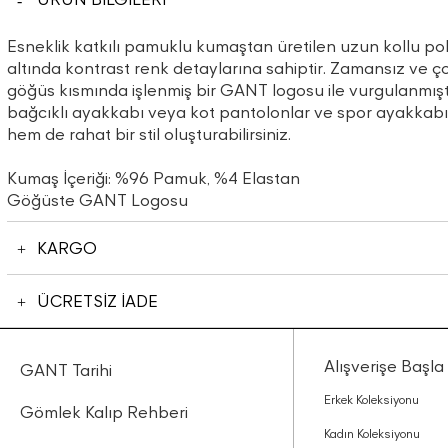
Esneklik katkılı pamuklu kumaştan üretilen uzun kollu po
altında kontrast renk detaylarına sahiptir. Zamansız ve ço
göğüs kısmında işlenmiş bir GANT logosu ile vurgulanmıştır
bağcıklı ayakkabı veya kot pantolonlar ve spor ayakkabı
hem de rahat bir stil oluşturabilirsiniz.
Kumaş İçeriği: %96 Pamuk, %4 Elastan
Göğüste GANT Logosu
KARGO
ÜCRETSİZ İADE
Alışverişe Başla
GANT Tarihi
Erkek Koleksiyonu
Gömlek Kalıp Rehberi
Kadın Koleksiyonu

* _What needs to be done_:
Starting with the line that has "Göğüste GANT Logosu", print each remaining line of the listing exactly.

* _Solution for this problem_:
Göğüste GANT Logosu
KARGO
ÜCRETSİZ İADE
Alışverişe Başla
GANT Tarihi
Erkek Koleksiyonu
Gömlek Kalıp Rehberi
Kadın Koleksiyonu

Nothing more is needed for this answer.